Иван Васильевич едет по Дороге. Дорога сухая и каленая, телега движется медленно, но задние колеса звонко стучат, попадая в колею. Над полями синее марево, и нижний его слой почти черный. Это насекомые волнуются над клевером и гречихой. Черная лошадь всхрапывает, хочет пить. Пот лежит на ней фиолетовыми пятнами. Иван Васильевич едва подергивает вожжи. У него нет кнута, и густой широколистной веткой он отгоняет оводов. Все реже Иван Васильевич берется за ветку, голова его опускается на грудь, и кепка сползает на глаза, открывая голый затылок, и серебряным пятном отражается луч в затылке, и напекает, но Иван Васильевич уже спит, и березы на обочине Дороги шуршат, и тень их то появляется на бортке телеги, то сползает к колесам.

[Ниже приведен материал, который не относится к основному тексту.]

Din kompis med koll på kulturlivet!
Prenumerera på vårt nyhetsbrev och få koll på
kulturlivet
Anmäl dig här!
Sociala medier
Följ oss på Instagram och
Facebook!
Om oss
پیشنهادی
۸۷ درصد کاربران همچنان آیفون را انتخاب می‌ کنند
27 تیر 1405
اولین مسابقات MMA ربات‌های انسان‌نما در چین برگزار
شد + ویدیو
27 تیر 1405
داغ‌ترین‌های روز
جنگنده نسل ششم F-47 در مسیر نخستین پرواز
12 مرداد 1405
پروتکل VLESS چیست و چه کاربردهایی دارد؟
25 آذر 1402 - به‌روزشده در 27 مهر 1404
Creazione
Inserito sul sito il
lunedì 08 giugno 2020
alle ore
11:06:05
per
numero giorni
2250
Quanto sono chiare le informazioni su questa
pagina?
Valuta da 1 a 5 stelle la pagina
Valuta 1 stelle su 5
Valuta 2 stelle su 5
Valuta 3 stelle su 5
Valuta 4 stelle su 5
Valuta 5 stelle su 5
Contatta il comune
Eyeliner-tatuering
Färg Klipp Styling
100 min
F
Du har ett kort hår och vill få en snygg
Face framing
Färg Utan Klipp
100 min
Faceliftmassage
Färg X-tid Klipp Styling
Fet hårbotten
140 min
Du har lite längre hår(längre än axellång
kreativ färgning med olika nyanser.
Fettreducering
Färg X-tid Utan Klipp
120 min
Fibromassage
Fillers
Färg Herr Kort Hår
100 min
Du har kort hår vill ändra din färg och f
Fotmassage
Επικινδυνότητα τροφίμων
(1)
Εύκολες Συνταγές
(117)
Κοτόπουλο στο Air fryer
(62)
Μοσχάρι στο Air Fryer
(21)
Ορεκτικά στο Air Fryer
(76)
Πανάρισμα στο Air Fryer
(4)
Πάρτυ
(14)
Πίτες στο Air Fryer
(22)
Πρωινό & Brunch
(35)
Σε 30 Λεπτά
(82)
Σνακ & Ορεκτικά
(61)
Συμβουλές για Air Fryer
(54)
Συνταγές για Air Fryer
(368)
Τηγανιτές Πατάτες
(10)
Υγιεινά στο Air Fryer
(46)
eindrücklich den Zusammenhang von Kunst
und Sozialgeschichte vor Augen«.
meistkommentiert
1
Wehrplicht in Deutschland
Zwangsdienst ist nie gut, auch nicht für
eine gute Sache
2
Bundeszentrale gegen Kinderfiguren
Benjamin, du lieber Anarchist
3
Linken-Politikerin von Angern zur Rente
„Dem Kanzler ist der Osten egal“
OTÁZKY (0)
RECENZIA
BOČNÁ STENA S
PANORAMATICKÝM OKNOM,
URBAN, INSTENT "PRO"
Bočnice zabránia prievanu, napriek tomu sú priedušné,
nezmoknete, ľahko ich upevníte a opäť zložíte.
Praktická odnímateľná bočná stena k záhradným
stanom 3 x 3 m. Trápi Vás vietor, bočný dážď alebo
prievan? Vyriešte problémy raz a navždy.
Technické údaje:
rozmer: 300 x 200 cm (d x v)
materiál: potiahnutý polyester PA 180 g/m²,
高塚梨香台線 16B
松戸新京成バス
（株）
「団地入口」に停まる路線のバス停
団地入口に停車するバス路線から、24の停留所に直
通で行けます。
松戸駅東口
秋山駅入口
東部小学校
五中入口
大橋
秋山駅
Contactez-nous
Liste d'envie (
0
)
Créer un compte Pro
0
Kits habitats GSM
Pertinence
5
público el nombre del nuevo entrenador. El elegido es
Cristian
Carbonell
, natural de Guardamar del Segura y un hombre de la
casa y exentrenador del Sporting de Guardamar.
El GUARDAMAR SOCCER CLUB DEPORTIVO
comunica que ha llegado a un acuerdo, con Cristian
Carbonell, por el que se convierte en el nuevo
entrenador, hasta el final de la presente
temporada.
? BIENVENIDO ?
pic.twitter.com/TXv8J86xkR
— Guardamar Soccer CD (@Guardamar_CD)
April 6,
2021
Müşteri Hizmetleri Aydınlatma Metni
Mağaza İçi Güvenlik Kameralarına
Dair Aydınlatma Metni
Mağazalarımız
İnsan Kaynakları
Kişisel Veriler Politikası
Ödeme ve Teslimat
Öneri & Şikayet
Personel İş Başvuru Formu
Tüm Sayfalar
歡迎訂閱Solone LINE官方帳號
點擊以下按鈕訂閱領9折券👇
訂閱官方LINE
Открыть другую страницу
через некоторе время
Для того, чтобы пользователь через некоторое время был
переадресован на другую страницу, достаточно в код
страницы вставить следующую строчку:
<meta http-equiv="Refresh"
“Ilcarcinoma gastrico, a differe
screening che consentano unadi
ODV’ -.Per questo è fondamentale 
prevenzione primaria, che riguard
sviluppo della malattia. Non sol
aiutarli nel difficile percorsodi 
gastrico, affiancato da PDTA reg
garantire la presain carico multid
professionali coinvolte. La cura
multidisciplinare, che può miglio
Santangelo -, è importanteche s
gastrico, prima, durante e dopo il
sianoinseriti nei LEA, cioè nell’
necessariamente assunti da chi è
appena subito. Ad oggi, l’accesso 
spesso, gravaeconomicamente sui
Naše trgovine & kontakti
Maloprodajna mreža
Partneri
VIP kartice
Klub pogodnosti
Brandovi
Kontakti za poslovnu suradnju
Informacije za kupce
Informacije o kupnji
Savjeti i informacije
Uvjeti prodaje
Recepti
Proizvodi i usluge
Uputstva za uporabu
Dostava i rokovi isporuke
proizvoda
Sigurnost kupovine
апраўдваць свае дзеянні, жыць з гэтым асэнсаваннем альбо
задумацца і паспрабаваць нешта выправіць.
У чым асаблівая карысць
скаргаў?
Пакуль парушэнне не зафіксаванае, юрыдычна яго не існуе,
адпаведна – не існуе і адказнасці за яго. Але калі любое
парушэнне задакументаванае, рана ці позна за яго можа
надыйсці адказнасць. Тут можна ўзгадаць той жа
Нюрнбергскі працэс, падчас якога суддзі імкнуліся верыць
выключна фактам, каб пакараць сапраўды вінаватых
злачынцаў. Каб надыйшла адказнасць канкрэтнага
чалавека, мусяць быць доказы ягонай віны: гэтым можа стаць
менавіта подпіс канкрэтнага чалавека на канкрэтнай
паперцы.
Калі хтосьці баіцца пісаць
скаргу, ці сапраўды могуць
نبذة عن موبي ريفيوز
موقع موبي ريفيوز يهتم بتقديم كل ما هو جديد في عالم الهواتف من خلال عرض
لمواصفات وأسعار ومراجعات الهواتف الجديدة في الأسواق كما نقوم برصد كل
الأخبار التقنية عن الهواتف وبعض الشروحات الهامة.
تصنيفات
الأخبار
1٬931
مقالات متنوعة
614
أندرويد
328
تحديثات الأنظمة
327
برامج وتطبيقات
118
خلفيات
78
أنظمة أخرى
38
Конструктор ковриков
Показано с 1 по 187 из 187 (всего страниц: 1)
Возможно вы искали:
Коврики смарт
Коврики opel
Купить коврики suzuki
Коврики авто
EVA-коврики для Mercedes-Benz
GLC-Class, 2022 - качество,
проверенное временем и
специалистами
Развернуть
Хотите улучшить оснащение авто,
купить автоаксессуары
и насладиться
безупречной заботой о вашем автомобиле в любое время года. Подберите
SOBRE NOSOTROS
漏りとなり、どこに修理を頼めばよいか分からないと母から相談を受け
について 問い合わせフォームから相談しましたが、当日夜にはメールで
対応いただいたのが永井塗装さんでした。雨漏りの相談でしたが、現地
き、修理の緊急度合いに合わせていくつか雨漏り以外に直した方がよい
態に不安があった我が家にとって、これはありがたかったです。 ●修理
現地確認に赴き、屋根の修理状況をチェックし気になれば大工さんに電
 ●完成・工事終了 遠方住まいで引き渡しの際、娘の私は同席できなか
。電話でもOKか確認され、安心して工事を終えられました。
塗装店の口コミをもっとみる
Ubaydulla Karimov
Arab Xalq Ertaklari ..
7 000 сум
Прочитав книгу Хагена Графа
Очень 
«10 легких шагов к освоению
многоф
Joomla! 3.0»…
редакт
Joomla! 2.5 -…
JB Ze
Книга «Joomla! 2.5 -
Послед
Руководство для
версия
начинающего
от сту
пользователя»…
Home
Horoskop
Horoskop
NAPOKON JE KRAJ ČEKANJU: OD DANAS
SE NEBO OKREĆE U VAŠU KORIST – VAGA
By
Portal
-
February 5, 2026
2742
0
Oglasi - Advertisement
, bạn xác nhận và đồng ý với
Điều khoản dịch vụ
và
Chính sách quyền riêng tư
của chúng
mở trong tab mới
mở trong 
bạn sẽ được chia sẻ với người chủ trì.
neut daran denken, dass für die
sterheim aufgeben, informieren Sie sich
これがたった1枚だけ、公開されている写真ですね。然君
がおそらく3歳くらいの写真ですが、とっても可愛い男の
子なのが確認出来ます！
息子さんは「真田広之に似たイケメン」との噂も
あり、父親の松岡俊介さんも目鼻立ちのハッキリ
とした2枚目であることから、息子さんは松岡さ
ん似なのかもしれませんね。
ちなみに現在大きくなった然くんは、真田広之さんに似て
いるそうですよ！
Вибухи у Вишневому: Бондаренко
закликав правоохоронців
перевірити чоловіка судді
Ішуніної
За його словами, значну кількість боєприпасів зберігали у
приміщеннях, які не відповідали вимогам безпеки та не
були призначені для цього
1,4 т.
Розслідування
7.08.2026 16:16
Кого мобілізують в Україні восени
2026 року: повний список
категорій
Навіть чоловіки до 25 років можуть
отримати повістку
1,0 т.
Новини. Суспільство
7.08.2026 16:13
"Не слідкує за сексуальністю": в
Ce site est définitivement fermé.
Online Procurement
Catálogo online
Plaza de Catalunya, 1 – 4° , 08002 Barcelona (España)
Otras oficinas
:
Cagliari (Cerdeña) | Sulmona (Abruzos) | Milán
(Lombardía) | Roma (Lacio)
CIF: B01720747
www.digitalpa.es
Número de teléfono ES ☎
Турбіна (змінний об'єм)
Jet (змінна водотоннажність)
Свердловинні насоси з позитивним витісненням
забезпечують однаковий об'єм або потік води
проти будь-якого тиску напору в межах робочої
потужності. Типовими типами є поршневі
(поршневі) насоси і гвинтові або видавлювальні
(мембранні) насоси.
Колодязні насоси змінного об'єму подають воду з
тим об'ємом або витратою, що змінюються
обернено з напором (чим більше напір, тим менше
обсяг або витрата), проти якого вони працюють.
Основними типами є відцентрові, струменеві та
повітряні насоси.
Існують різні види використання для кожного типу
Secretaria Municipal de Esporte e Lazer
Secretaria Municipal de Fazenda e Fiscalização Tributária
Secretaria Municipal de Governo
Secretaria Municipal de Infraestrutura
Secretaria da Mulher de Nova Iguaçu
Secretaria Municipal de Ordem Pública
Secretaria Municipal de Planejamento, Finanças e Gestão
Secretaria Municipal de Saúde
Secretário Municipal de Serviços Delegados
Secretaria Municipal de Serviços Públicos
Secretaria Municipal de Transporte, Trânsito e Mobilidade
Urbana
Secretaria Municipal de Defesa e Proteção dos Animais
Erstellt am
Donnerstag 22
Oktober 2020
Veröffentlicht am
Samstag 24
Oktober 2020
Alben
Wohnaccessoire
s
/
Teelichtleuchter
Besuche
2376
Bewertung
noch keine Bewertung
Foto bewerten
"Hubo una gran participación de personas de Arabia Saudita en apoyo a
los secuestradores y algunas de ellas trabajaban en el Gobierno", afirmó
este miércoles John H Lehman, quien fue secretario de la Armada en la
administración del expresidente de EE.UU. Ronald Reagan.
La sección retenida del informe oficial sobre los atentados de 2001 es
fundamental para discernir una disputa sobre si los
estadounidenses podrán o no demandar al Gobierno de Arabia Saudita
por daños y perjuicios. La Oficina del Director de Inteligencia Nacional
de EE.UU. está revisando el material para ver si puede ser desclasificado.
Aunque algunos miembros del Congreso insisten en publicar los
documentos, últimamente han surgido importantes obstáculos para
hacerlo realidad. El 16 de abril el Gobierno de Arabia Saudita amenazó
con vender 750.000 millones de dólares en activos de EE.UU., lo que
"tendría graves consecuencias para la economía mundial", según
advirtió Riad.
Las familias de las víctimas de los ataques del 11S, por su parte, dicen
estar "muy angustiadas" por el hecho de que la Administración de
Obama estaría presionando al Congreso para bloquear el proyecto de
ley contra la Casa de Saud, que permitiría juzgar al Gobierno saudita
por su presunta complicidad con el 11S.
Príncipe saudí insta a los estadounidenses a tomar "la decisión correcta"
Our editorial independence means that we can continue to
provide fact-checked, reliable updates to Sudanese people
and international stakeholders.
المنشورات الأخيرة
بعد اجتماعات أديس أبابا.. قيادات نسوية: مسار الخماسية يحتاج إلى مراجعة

Лошадь давно стоит, но не отгоняет оводов ветка, и лошадь топчется и скрипит зубами в сгустившейся от жажды слюне. Иван Васильевич просыпается скоро, удивленный сном, и видит, что лошади нет - она распряглась и ушла. Сон забыт, Иван Васильевич зарывает в сене сброшенный позади телеги хомут и идет по Дороге пешком, вспоминая сон. Солнце жарит, головы не поднять, перед глазами цветные пятна. Иван Васильевич часто садится на обочине, под деревьями, и даже там пахнет сухой травой. Сердце Ивана Васильевича тяжелеет, как будто набухает, мокнет и стучит в голове и в запястьях, словно что-то густое и вязкое проходит по венам. Иван Васильевич смутно помнит, что снился ему пруд за Сосником, смотрит на небо и видит его сквозь разноцветные пятна. Последний раз он садится отдохнуть уже напротив мастерской, на что-то ржавое и горячее, и размышляет, что же они могут делать там такое, что шумит так долго, монотонно и изнурительно. Иван Васильевич подходит к конюшне, но не заходит туда, а ищет конюха в тени, за конюшней. Черные пятна в глазах мешают разглядеть человека, лежащего на траве, головой в тень. Но конюх это, и он говорит: - Здоров, Иван Васильевич. Лошадь, что, на выходные отпустил, родню повидать? Иван Васильевич - Здравствуй, Юра, - отвечает и в занозистую стену рукой упираясь, садится боком, головой тоже в тень попадая. Тень от репейника качается, и голова от качания мягко кружится. - Почти дома уже был, говорит Иван Васильевич, - разморило у последнего поворота, заснул, а лошадь, видишь, к тебе пошла. - Ну и запрягаешь ты, Иван Васильевич! конюх давно уже смеется. - Жену запрягать и то туже надо. - Жена тут ни при чем, - говорит Иван Васильевич, - а лошадь надо жалеть. Иван Васильевич не видит конюха за репейником, только мельтешит там что-то, и теперь прыгает блестящее мокрое - зубы, хохочет конюх: - Лошадь! На то она и лошадь, что уважать должна человека, а у тебя наоборот. - Уважать... - медленно, тяжело шевелится язык Ивана Васильевича, опять его в сон клонит. - Уважает, кого боится, а полюбит - за ласку, и цены ей не будет. Смеется конюх, вскакивает: - Ну даешь, Иван Васильевич! Давай заседлаю тебе, домой-то как? - Не седлай, - говорит Иван Васильевич, - не по возрасту мне верхом, и не осмелюсь - шумит в голове, будто вода где-то рядом или делают что, и в глазах темно что-то. - Вольно ж тебе на жаре засыпать, ночью-то что делаешь? - говорит конюх, и не отвечает ему Иван Васильевич, поднимается, руками по теплой стене конюшни.